Records excerpted from a collection
= = = =
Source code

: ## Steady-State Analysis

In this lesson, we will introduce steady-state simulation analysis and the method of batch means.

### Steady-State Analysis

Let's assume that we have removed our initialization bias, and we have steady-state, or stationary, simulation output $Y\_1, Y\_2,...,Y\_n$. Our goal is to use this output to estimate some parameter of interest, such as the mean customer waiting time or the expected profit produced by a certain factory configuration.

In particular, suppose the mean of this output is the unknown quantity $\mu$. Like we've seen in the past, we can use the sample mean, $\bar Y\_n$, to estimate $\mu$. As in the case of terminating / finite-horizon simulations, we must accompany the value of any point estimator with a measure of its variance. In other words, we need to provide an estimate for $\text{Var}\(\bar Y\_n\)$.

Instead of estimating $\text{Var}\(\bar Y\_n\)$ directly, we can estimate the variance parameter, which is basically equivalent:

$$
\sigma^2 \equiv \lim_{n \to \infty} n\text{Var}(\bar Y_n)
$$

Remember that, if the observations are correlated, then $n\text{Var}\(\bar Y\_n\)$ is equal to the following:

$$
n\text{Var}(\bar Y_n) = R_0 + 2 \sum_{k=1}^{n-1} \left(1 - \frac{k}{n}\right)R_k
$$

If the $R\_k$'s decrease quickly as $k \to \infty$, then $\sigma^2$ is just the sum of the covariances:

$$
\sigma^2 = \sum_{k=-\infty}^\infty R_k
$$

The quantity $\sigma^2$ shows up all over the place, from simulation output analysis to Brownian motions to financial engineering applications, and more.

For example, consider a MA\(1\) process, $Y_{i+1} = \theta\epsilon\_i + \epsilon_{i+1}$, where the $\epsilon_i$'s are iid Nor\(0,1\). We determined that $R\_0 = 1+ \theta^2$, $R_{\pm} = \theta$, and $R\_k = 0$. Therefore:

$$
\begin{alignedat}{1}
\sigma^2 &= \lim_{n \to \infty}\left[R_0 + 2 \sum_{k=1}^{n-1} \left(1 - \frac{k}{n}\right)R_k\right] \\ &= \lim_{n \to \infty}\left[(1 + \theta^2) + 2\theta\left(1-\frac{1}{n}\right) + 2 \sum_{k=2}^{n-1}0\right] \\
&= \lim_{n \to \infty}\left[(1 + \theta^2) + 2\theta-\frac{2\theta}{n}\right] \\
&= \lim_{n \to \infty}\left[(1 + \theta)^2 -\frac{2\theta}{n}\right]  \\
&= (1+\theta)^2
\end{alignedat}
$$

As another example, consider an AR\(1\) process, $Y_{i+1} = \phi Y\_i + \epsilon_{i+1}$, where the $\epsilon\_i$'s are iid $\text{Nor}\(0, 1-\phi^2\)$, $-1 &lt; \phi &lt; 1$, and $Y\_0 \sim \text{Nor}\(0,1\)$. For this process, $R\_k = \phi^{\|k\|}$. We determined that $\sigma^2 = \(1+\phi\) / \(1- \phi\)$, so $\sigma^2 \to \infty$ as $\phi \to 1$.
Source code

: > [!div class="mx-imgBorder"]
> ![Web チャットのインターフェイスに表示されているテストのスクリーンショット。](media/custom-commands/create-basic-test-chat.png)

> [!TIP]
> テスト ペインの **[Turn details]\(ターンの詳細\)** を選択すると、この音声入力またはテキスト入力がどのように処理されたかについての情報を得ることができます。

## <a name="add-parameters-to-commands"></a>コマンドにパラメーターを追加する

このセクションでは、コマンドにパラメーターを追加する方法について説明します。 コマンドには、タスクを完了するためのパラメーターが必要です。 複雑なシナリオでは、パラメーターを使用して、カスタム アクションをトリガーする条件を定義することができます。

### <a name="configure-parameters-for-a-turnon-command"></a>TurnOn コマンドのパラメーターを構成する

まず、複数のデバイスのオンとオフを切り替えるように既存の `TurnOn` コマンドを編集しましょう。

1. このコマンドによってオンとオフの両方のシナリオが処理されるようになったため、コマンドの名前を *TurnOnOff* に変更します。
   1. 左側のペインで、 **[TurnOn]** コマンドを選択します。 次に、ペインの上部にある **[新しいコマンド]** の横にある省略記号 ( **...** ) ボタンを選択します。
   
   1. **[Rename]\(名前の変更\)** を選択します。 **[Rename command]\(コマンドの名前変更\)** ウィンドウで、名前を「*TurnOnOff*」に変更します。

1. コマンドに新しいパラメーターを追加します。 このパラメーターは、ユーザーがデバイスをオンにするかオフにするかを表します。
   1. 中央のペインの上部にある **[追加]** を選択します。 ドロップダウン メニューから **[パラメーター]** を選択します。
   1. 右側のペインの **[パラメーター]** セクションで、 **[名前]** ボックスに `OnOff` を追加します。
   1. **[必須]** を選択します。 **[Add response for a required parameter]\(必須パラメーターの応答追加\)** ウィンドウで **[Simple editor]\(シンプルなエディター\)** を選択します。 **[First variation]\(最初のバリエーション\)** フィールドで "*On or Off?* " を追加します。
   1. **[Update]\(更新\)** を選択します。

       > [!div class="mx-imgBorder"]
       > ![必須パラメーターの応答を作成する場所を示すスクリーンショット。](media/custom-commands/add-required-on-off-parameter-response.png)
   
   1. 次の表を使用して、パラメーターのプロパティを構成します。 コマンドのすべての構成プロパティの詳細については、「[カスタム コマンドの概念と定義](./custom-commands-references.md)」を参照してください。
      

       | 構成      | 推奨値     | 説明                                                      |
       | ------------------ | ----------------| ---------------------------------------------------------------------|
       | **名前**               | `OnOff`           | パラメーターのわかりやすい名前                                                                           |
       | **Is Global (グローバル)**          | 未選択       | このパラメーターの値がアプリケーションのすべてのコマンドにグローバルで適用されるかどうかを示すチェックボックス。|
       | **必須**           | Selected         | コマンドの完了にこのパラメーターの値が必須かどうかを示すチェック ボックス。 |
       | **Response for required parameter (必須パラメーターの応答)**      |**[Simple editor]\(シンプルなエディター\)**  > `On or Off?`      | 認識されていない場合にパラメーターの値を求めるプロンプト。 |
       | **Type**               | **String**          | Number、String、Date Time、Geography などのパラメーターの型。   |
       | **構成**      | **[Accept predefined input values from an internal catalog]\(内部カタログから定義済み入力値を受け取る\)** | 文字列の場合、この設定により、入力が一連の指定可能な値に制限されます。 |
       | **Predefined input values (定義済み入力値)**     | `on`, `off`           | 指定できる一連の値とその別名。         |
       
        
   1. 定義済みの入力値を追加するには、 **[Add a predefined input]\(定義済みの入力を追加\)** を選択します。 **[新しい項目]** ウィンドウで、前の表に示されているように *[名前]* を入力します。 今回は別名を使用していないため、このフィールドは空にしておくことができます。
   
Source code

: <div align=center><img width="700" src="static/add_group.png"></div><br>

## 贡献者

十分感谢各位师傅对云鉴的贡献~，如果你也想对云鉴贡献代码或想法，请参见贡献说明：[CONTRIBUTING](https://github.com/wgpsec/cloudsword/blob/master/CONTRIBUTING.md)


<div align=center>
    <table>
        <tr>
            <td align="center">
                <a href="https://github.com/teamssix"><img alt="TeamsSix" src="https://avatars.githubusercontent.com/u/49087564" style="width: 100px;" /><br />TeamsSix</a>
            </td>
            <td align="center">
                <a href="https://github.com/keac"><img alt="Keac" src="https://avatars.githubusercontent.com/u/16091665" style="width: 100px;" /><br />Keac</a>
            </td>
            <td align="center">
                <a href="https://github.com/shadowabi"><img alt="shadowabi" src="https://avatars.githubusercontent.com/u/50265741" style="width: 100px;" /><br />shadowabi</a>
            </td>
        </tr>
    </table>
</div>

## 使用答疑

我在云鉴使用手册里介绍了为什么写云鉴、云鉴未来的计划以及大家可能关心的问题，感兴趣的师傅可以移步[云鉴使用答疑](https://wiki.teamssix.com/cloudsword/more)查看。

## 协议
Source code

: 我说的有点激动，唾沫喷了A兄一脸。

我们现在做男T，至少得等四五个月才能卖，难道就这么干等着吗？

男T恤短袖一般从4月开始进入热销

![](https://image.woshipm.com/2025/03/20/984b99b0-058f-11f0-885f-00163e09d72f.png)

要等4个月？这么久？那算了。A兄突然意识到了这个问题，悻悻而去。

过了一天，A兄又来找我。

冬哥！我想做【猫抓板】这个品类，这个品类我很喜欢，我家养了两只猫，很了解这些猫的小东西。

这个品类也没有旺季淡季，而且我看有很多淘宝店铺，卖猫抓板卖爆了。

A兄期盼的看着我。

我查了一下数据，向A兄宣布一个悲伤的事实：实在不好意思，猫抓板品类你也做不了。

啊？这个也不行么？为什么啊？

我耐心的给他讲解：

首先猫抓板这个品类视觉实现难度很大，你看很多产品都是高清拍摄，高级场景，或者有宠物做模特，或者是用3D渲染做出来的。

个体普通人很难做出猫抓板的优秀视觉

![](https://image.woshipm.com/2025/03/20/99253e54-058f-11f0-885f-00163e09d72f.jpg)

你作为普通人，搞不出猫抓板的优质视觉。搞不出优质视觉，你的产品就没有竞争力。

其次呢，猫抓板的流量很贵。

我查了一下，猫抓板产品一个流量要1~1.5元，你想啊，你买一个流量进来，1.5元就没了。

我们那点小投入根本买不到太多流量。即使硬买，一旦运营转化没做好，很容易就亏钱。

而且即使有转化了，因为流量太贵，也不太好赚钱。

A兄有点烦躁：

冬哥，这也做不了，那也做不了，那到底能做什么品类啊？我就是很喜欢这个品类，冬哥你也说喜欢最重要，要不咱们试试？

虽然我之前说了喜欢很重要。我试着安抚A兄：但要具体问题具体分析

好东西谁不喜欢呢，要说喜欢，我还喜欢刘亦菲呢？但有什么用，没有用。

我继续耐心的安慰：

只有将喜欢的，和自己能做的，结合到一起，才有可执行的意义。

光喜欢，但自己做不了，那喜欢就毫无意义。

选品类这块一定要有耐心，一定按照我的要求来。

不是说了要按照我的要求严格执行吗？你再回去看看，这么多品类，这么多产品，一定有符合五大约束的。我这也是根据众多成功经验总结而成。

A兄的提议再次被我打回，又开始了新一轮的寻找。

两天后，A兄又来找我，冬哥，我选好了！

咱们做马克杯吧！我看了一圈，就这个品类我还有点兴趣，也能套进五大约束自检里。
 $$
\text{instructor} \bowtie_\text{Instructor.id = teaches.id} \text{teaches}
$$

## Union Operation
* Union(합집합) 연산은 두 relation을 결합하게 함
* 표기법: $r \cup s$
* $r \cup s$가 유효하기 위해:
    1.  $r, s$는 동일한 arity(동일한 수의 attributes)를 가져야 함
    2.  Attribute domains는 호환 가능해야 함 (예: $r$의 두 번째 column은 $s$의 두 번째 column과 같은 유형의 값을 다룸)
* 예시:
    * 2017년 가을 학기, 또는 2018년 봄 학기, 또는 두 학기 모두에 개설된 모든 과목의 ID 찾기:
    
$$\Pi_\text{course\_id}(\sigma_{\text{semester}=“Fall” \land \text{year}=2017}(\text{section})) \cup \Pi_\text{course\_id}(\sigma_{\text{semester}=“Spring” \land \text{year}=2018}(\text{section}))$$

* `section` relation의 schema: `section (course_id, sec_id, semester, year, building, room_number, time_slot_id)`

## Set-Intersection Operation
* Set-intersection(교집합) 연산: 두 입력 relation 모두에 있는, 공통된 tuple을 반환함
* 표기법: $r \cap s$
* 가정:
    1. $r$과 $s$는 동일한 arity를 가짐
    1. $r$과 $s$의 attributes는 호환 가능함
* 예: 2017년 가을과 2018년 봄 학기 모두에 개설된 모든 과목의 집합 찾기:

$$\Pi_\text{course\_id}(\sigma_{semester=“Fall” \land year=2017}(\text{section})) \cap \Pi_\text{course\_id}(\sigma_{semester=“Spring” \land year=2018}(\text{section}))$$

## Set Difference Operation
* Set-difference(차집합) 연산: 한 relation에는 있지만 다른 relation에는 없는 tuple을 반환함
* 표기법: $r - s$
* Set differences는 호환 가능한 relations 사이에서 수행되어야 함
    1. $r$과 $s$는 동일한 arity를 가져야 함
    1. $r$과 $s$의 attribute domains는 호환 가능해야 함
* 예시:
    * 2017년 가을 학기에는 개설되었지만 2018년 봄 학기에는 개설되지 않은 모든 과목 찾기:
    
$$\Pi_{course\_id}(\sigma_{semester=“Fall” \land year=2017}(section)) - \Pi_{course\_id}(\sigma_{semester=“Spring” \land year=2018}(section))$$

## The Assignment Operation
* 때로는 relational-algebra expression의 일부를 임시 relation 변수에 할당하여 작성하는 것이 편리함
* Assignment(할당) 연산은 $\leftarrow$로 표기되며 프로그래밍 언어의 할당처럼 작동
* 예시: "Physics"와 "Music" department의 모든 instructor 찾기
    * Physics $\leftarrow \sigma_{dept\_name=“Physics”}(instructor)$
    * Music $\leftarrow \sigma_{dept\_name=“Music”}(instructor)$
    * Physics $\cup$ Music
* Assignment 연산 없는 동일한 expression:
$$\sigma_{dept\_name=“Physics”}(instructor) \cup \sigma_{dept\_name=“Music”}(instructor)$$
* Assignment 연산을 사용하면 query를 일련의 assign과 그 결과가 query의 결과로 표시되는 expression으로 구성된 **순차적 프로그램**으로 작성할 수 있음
= = = =
• _Instruction_
Write down again, exactly as given, only the lines above that fall from the line with "其次呢，猫抓板的流量很贵。" to the line with "학기, 또는 2018년", inclusive.

• _Solution for this exercise_
其次呢，猫抓板的流量很贵。

我查了一下，猫抓板产品一个流量要1~1.5元，你想啊，你买一个流量进来，1.5元就没了。

我们那点小投入根本买不到太多流量。即使硬买，一旦运营转化没做好，很容易就亏钱。

而且即使有转化了，因为流量太贵，也不太好赚钱。

A兄有点烦躁：

冬哥，这也做不了，那也做不了，那到底能做什么品类啊？我就是很喜欢这个品类，冬哥你也说喜欢最重要，要不咱们试试？

虽然我之前说了喜欢很重要。我试着安抚A兄：但要具体问题具体分析

好东西谁不喜欢呢，要说喜欢，我还喜欢刘亦菲呢？但有什么用，没有用。

我继续耐心的安慰：

只有将喜欢的，和自己能做的，结合到一起，才有可执行的意义。

光喜欢，但自己做不了，那喜欢就毫无意义。

选品类这块一定要有耐心，一定按照我的要求来。

不是说了要按照我的要求严格执行吗？你再回去看看，这么多品类，这么多产品，一定有符合五大约束的。我这也是根据众多成功经验总结而成。

A兄的提议再次被我打回，又开始了新一轮的寻找。

两天后，A兄又来找我，冬哥，我选好了！

咱们做马克杯吧！我看了一圈，就这个品类我还有点兴趣，也能套进五大约束自检里。
 $$
\text{instructor} \bowtie_\text{Instructor.id = teaches.id} \text{teaches}
$$

## Union Operation
* Union(합집합) 연산은 두 relation을 결합하게 함
* 표기법: $r \cup s$
* $r \cup s$가 유효하기 위해:
    1.  $r, s$는 동일한 arity(동일한 수의 attributes)를 가져야 함
    2.  Attribute domains는 호환 가능해야 함 (예: $r$의 두 번째 column은 $s$의 두 번째 column과 같은 유형의 값을 다룸)
* 예시:
    * 2017년 가을 학기, 또는 2018년 봄 학기, 또는 두 학기 모두에 개설된 모든 과목의 ID 찾기:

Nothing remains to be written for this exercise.